Asylum Access is an innovative international nonprofit dedicated to making refugee rights a reality. Asylum Access empowers refugees in Africa, Asia and Latin America to live safely, work, send children to school and rebuild their lives. I will be working as a legal policy intern, focusing on supporting the global policy advocacy and strategic litigation team on issues concerning refugee labor and employment rights, as well as the role of litigation in the refugee legal aid movement.
My name is Willie Mincey and for the summer of 2014, I will be working with the Alameda Public Defender’s Officer as a Certified Research Assistant. During my summer I will have the opportunity to draft legal motions as well as present those motions in court proceedings.
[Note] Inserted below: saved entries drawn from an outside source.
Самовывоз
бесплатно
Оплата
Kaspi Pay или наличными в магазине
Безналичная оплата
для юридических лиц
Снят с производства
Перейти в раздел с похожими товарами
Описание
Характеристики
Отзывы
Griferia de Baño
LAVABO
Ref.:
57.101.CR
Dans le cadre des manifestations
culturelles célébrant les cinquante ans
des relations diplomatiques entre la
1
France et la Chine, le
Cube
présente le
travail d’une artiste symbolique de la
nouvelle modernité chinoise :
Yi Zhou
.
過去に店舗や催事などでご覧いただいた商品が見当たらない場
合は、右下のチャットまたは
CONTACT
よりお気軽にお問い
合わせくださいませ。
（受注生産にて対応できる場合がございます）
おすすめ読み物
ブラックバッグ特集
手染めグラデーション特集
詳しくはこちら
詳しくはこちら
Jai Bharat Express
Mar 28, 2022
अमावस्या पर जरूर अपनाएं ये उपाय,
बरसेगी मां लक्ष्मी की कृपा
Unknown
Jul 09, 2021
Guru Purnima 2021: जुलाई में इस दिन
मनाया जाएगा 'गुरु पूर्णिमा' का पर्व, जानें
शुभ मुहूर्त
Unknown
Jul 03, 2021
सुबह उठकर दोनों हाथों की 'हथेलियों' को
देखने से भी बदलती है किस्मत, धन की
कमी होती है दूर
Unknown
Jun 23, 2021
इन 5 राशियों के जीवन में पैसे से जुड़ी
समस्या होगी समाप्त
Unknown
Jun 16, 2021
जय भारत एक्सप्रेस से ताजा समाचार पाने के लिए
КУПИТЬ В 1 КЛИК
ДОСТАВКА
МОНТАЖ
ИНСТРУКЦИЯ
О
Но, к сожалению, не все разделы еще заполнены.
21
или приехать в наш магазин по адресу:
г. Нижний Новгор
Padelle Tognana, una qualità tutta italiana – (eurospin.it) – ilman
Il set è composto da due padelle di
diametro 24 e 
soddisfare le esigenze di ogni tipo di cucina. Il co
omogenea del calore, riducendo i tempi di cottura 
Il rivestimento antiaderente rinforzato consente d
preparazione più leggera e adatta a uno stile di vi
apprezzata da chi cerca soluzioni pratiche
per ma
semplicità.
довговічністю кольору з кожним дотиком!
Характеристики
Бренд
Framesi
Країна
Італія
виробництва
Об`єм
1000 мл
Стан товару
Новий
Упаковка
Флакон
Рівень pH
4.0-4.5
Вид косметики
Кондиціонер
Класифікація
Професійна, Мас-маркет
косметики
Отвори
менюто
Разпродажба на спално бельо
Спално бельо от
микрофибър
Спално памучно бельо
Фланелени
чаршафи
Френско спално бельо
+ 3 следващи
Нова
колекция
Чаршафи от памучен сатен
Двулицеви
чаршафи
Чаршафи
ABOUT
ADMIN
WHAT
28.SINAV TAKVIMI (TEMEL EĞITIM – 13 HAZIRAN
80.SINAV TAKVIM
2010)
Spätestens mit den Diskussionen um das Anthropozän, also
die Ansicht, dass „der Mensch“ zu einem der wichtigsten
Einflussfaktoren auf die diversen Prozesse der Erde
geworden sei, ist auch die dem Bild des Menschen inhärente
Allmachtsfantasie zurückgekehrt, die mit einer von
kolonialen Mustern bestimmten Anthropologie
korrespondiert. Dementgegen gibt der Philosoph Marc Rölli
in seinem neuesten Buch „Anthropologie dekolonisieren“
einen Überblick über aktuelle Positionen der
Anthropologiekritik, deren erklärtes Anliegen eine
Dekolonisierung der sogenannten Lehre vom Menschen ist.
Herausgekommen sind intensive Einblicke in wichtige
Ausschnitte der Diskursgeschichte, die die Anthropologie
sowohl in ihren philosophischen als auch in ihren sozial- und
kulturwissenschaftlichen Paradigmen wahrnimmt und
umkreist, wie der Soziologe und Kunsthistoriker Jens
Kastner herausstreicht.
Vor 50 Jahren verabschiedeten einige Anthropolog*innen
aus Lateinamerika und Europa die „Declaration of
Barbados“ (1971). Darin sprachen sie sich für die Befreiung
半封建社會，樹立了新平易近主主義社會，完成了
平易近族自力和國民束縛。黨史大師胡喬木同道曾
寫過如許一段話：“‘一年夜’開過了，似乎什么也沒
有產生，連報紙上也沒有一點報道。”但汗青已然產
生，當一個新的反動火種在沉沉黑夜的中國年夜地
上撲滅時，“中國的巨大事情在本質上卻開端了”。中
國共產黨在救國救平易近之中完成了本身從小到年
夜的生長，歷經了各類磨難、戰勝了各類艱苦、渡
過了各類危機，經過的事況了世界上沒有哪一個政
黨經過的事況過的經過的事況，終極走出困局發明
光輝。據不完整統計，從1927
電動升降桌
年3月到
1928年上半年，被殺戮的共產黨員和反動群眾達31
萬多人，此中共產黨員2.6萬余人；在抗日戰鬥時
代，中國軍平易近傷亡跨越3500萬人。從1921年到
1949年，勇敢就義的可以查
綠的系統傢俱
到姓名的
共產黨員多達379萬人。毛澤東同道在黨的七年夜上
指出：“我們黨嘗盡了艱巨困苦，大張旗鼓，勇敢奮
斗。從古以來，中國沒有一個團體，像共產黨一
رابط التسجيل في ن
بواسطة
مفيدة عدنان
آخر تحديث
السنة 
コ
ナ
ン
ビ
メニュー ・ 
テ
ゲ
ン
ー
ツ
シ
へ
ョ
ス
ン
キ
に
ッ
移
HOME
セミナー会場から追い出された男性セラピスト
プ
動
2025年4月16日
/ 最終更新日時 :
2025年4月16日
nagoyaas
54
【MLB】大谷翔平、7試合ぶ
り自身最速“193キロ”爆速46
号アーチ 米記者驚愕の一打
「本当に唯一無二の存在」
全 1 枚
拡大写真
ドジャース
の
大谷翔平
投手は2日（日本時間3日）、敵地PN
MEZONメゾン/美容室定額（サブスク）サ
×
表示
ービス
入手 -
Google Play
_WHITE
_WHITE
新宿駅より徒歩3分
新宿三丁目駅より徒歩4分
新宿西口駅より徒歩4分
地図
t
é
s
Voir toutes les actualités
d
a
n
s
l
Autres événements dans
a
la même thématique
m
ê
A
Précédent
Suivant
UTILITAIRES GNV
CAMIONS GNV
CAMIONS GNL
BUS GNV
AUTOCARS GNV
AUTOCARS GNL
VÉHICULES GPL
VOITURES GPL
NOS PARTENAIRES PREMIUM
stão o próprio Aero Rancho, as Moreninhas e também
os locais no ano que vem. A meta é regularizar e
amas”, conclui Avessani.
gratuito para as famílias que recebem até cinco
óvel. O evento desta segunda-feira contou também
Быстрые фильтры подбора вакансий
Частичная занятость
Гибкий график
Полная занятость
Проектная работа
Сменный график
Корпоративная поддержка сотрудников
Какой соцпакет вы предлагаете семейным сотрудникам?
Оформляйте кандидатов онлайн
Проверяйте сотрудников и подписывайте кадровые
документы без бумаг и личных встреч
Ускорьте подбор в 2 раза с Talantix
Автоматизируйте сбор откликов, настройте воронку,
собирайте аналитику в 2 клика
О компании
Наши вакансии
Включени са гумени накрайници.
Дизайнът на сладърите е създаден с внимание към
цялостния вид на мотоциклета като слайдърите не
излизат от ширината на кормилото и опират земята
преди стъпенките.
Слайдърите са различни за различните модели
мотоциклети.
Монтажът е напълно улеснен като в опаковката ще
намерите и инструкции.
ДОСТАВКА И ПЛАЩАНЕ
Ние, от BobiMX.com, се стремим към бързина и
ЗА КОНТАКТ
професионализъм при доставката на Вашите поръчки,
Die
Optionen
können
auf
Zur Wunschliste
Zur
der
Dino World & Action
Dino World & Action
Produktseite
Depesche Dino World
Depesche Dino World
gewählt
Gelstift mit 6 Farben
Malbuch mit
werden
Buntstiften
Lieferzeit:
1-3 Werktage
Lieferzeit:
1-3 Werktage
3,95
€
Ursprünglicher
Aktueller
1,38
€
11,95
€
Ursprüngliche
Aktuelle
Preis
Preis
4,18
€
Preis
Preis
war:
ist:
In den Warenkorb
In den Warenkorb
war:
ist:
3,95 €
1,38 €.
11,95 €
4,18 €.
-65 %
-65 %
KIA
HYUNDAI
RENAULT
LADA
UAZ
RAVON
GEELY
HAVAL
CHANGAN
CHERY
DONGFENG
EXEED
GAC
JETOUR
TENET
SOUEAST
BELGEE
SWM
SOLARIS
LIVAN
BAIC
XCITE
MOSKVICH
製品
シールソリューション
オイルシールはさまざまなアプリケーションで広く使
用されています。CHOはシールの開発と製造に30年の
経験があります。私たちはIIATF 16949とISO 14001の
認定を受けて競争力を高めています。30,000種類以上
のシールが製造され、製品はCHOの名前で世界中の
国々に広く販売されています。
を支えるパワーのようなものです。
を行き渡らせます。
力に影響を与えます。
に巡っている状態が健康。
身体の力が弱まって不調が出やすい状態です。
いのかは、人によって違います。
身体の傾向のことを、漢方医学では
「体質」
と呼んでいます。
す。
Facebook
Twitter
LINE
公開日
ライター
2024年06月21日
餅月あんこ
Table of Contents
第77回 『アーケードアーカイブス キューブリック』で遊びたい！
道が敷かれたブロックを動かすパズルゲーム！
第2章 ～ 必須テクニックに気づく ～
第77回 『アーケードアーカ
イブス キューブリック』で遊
I will also have the opportunity to meet with my clients, so I can learn about their background, enabling me to help provide them with the best representation possible.
This summer, I’m interning at CARECEN (Central American Resource Center), in Los Angeles. CARECEN, as an organization, promotes social justice initiatives such as education reform, immigration reform, and youth programs. It also provides low-cost direct immigration services to the immigrant community in Los Angeles. As a legal intern, I will be working with undocumented clients, that were victims of domestic violence and other violent crimes, in obtaining immigration relief via a U-Visa or a Violence Against Women Act (VAWA) self-petition. I’m very much looking forward to helping people adjust their immigration status because of the life altering effects that come with removing the barrier to basic rights like education, employment, health care and migration/relocation, that a lack of immigration status often represents.
This summer I am working at Legal Services for Children (LSC). LSC is an incredible organization that represents youth in dependency, guardianship, immigration, and education proceedings. Their staff includes both attorneys and social workers, this helps to ensure that clients receive holistic assistance. Although I mainly focus on dependency and immigration cases, I get exposure to all areas of their practice by preforming bilingual in-take over their “warm line” every week. I primarily work with immigrant and citizen children who have suffered abuse, abandonment, or neglect. This work includes: conducting intake interviews, preparing immigration applications, preforming legal research, drafting declarations and pleadings, and attending court. Working with LSC has been an amazing experience thus far and I am grateful to PILF for helping to make this possible!
This summer I am working as a Certified Law Clerk with the Alameda Public Defender. In assisting the attorneys of the office in the defense of indigent clients, I am able to argue motions, conduct client intake interviews, both in office and in custody, and work in the misdemeanor calendar department to ensure that indigent clients are properly represented to the extent of the law. The experience I am gaining is invaluable to my career path, from speaking and working with passionate attorneys to being able to appear on behalf of clients, and I am excited and proud to be involved in public interest law.